A front brake cost the company more, just because you have to provide the brake, the cables, and a fork with brake mounts. Most of the riders I know except a few old schoolers into flatland ride rears only, or brakeless.

On a 20" in most situations you don't need front brakes, 20" tend not to roll as fast, and we tend not to ride on terrain that would require a front brake.

I mainly ride park and street with only a rear brake, but a few of my buddies are brakeless, and they also ride park and street.

Front brakes really are not neccessary on a 20.

BTW on that first statement Mike Tag, Butcher, are Serious street riders, and they both run rear brakes.


----------



## turrick (Aug 21, 2006)

You could get a fork with 990 mounts, brake, cable, and lever for less than a 100 bucks. Not that bad.


----------



## sovietspyguy (Dec 4, 2005)

I'll bet in ten years when everyone is brakeless people are going to post questions on the forums like "So how do you guys stop fast?" and then people like Will are going to reply "There are these things called brakes." And everybody will get really quiet and frightened because they are in old school brake territory and only losers and senior citizens use brakes while everyone else practices sticking their feet into their wheels. Seriously people pay too much attention to all these "movements" or whatever you'd like to call it. 

A lot of it is no different from kids who watch freeride videos and decide they need 8 inches front and rear to ride off of curbs. Only now they watch bmx videos and decide they don't need brakes. Ride how you want, if you're having trouble with something there's plenty of other ways to try it before other people start convincing you that your brakes are the problem.


----------



## sittingduck (Apr 26, 2005)

BikeSATORI said:


> He can't just "put them on". It would require a relatively costly list of parts, including a new fork with 990 mounts welded on.
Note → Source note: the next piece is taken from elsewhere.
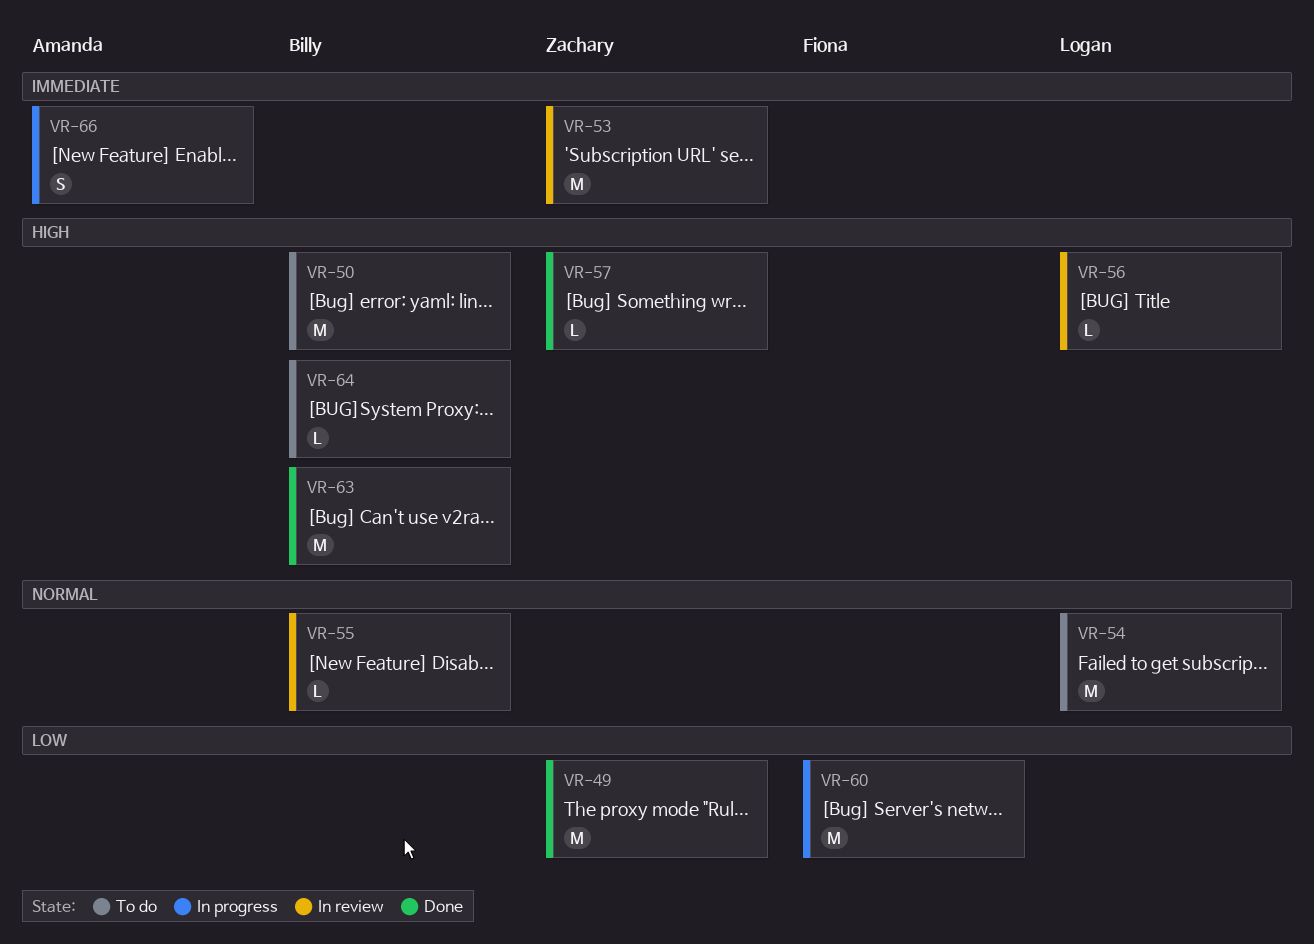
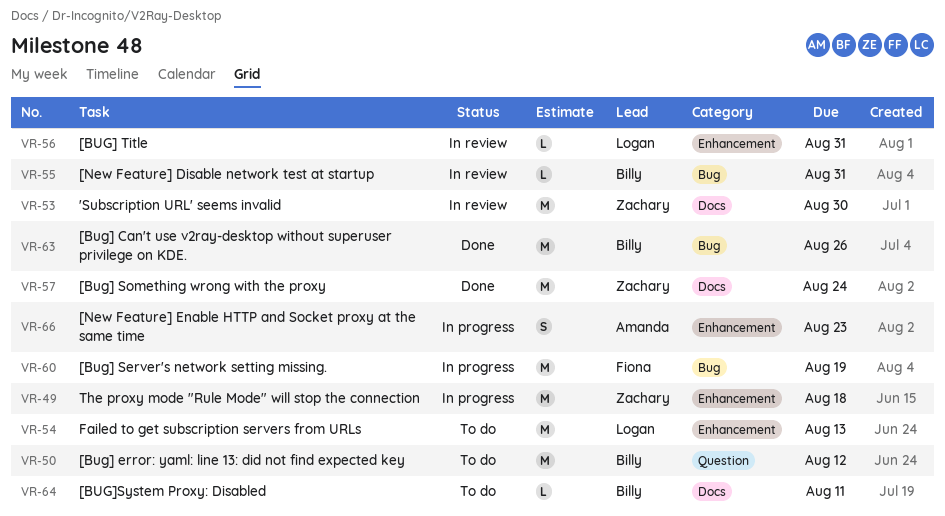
VR-49, status: Done -> In progress
VR-57, estimate: L -> M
I have one of these on my BMX. I had to drill the holes out in the fork though, the thing has a 10mm bolt!


----------



## XSL_WiLL (Nov 2, 2004)

sovietspyguy said:


> I'll bet in ten years when everyone is brakeless people are going to post questions on the forums like "So how do you guys stop fast?" and then people like Will are going to reply "There are these things called brakes." And everybody will get really quiet and frightened because they are in old school brake territory and only losers and senior citizens use brakes while everyone else practices sticking their feet into their wheels. Seriously people pay too much attention to all these "movements" or whatever you'd like to call it.


HAHAHAHAHA. Oh man. That's great.


----------



## Proformance Cycle (May 28, 2004)

To all:

Is it wrong to place one's foot in the fork above the tire to stop? 

I found BMX racing was all about going as fast as you can then diving under the guy in front of you and railing his tires like using him for a berm. 

What was the question?


----------



## Sudden_Judgement (Sep 13, 2006)

jherich said:


> I'm not calling this dude a tool, but it takes a big tool to make a statment like this and mean it. BTW on that first statement Mike Tag, Butcher, are Serious street riders, and they both run rear brakes.


 Get a dictionary and look up the word sarcasim:thumbsup: You forgot about hamilton, he runs rear only too.


----------